Get Out of the Stock Market

Last week’s stock market roller coaster ride indicates only one course of action: get out of the stock market. Does anyone else but me think that going below 400,000 to only 395,000 jobless claims is really good news? Remember three weeks ago when the same news was reported and the market rose? Remember the following week when the number was revised upward to over 400,000 with no notice?

The picture above is from a story detailing the sales of safes and vaults:

Amid the market turmoil, sales of security safes and vaults have spiked. While some shoppers sought to protect whatever valuables they had left, others needed a place to stash their newly-acquired safe haven assets such as gold and cash.

The picture shows twenty-eight 400 ounce silver bars on the top shelf. At current market pricing, this is $437,584.00. The gold and currency shown bring the value to over $1,000,000. Whether this is a picture of a client’s safe or only an expensive photo op, the intent is clear: people who have money are taking it out of the market and putting it into precious metals and cash.

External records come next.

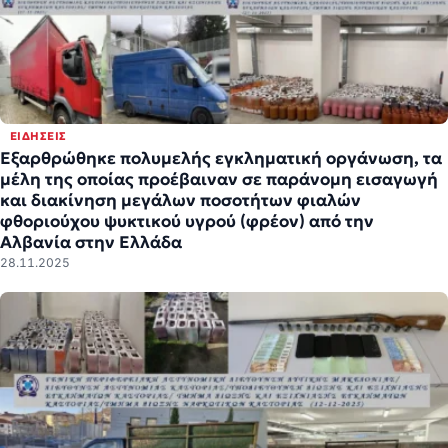
ΕΙΔΉΣΕΙΣ
Εξαρθρώθηκε πολυμελής εγκληματική οργάνωση, τα
μέλη της οποίας προέβαιναν σε παράνομη εισαγωγή
και διακίνηση μεγάλων ποσοτήτων φιαλών
φθοριούχου ψυκτικού υγρού (φρέον) από την
Αλβανία στην Ελλάδα
28.11.2025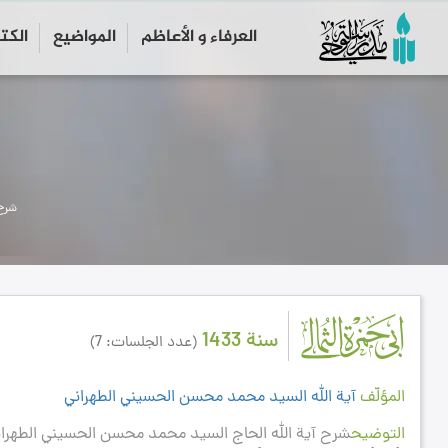
العرفاء و الأعاظم
المواضیع
الكت
شرح 
سنة 1433
(عدد الجلسات: 7)
المؤلّف
آية الله السيد محمد محسن الحسيني الطهراني
التوضيح
شرح آية الله الحاج السيد محمد محسن الحسيني الطهران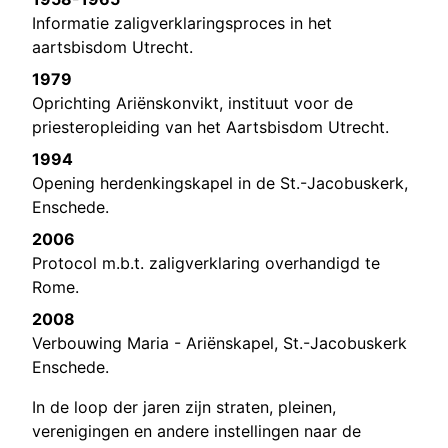
Informatie zaligverklaringsproces in het
aartsbisdom Utrecht.
1979
Oprichting Ariënskonvikt, instituut voor de
priesteropleiding van het Aartsbisdom Utrecht.
1994
Opening herdenkingskapel in de St.-Jacobuskerk,
Enschede.
2006
Protocol m.b.t. zaligverklaring overhandigd te
Rome.
2008
Verbouwing Maria - Ariënskapel, St.-Jacobuskerk
Enschede.
In de loop der jaren zijn straten, pleinen,
verenigingen en andere instellingen naar de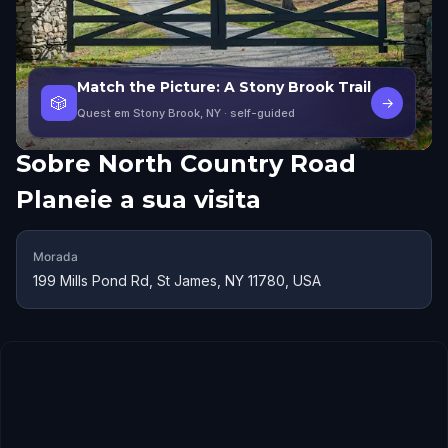
Match the Picture: A Stony Brook Trail
🎲
→
Quest em Stony Brook, NY
· self-guided
Sobre
North Country Road
Planeie a sua visita
Morada
199 Mills Pond Rd, St James, NY 11780, USA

The graph below shows the stock market (black) versus gold (green) last week:

The volatility in the market shows it is either being manipulated or people buying stock are indecisive in a big way. Tuesday’s 600 point upswing in 45 minutes is not the result of rational financiers. Mood swings last week indicate a market in turmoil and that is not where rich people put their wealth.

The rush to buy gold last week was so high, the margin limit was raised in order to stop its rapid ascent. People who bought gold on margin had to sell part of it to cover the new margin  requirements.

The news this week will be focused on Europe. Their financial problems are far from being solved and the one remedy to issue Eurozone bonds has been killed by France and Germany.

Germany and France rule out eurobonds

Germany and France are ruling out common eurozone bonds to solve the bloc’s current debt crisis, in spite of renewed pressure ahead of a meeting of chancellor Angela Merkel and president Nicholas Sarkozy on Tuesday.

Wolfgang Schäuble, German finance minister, made clear in an interview with Der Spiegel, that Berlin remains opposed to such a policy.

Expect the civil unrest to spread throughout Europe this week due to financial austerity measures and class warfare. Another story to watch this upcoming week will be Moody’s. If they downgrade France or the United States, the stock market will be volatile but only in one direction.